WRITTEN EXERCISE:
Reproduce every one of the rows below word for word, changing no character.

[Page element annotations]
** BEGIN **
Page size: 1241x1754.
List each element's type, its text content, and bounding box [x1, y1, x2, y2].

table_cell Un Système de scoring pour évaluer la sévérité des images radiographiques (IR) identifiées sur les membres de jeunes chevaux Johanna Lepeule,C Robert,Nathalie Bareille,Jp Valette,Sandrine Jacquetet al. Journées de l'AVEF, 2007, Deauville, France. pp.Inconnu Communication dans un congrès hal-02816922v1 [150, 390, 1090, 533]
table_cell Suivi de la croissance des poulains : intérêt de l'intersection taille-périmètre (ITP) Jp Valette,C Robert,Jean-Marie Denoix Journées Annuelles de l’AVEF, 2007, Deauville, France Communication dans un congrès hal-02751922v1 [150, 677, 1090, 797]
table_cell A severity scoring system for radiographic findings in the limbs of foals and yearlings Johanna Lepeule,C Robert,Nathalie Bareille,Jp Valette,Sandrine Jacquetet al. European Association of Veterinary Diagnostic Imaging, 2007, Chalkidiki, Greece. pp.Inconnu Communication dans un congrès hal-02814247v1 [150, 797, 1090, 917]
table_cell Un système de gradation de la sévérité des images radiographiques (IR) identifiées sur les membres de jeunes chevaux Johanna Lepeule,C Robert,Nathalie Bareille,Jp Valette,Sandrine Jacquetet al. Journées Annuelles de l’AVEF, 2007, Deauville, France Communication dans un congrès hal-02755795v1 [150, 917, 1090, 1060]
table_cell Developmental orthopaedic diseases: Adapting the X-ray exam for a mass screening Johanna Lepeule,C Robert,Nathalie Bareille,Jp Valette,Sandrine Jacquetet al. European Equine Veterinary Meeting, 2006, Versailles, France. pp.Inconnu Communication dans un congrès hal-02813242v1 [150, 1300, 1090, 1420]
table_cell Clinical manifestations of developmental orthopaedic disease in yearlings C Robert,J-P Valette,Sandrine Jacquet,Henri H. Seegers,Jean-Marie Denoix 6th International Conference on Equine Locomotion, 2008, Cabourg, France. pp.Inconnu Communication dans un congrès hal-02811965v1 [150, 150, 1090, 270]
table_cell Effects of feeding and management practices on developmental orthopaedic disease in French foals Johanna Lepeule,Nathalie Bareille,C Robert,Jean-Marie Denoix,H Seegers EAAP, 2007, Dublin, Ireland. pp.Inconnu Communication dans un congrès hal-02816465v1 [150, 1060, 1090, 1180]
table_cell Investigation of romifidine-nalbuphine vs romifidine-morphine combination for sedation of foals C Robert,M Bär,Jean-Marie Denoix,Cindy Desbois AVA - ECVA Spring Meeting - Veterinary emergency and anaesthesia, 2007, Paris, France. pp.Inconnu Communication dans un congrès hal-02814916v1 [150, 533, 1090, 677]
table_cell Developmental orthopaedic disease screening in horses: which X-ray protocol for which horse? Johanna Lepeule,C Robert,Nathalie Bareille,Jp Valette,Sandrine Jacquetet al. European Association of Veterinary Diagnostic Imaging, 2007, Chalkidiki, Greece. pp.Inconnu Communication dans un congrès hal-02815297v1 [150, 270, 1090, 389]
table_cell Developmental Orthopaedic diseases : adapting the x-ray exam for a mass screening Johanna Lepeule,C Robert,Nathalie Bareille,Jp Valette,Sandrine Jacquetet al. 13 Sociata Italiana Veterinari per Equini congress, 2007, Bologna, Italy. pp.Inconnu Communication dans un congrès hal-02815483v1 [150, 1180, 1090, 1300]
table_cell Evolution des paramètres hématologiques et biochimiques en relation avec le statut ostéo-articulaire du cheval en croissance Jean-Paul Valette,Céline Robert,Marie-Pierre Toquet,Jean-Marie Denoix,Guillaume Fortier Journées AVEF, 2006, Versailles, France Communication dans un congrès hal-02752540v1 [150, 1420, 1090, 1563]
** END **
RESPONSE TO THE TASK:
Page size: 1241x1754.
List each element's type, its text content, and bounding box [x1, y1, x2, y2].

table_cell Un Système de scoring pour évaluer la sévérité des images radiographiques (IR) identifiées sur les membres de jeunes chevaux Johanna Lepeule,C Robert,Nathalie Bareille,Jp Valette,Sandrine Jacquetet al. Journées de l'AVEF, 2007, Deauville, France. pp.Inconnu Communication dans un congrès hal-02816922v1 [150, 390, 1090, 533]
table_cell Suivi de la croissance des poulains : intérêt de l'intersection taille-périmètre (ITP) Jp Valette,C Robert,Jean-Marie Denoix Journées Annuelles de l’AVEF, 2007, Deauville, France Communication dans un congrès hal-02751922v1 [150, 677, 1090, 797]
table_cell A severity scoring system for radiographic findings in the limbs of foals and yearlings Johanna Lepeule,C Robert,Nathalie Bareille,Jp Valette,Sandrine Jacquetet al. European Association of Veterinary Diagnostic Imaging, 2007, Chalkidiki, Greece. pp.Inconnu Communication dans un congrès hal-02814247v1 [150, 797, 1090, 917]
table_cell Un système de gradation de la sévérité des images radiographiques (IR) identifiées sur les membres de jeunes chevaux Johanna Lepeule,C Robert,Nathalie Bareille,Jp Valette,Sandrine Jacquetet al. Journées Annuelles de l’AVEF, 2007, Deauville, France Communication dans un congrès hal-02755795v1 [150, 917, 1090, 1060]
table_cell Developmental orthopaedic diseases: Adapting the X-ray exam for a mass screening Johanna Lepeule,C Robert,Nathalie Bareille,Jp Valette,Sandrine Jacquetet al. European Equine Veterinary Meeting, 2006, Versailles, France. pp.Inconnu Communication dans un congrès hal-02813242v1 [150, 1300, 1090, 1420]
table_cell Clinical manifestations of developmental orthopaedic disease in yearlings C Robert,J-P Valette,Sandrine Jacquet,Henri H. Seegers,Jean-Marie Denoix 6th International Conference on Equine Locomotion, 2008, Cabourg, France. pp.Inconnu Communication dans un congrès hal-02811965v1 [150, 150, 1090, 270]
table_cell Effects of feeding and management practices on developmental orthopaedic disease in French foals Johanna Lepeule,Nathalie Bareille,C Robert,Jean-Marie Denoix,H Seegers EAAP, 2007, Dublin, Ireland. pp.Inconnu Communication dans un congrès hal-02816465v1 [150, 1060, 1090, 1180]
table_cell Investigation of romifidine-nalbuphine vs romifidine-morphine combination for sedation of foals C Robert,M Bär,Jean-Marie Denoix,Cindy Desbois AVA - ECVA Spring Meeting - Veterinary emergency and anaesthesia, 2007, Paris, France. pp.Inconnu Communication dans un congrès hal-02814916v1 [150, 533, 1090, 677]
table_cell Developmental orthopaedic disease screening in horses: which X-ray protocol for which horse? Johanna Lepeule,C Robert,Nathalie Bareille,Jp Valette,Sandrine Jacquetet al. European Association of Veterinary Diagnostic Imaging, 2007, Chalkidiki, Greece. pp.Inconnu Communication dans un congrès hal-02815297v1 [150, 270, 1090, 389]
table_cell Developmental Orthopaedic diseases : adapting the x-ray exam for a mass screening Johanna Lepeule,C Robert,Nathalie Bareille,Jp Valette,Sandrine Jacquetet al. 13 Sociata Italiana Veterinari per Equini congress, 2007, Bologna, Italy. pp.Inconnu Communication dans un congrès hal-02815483v1 [150, 1180, 1090, 1300]
table_cell Evolution des paramètres hématologiques et biochimiques en relation avec le statut ostéo-articulaire du cheval en croissance Jean-Paul Valette,Céline Robert,Marie-Pierre Toquet,Jean-Marie Denoix,Guillaume Fortier Journées AVEF, 2006, Versailles, France Communication dans un congrès hal-02752540v1 [150, 1420, 1090, 1563]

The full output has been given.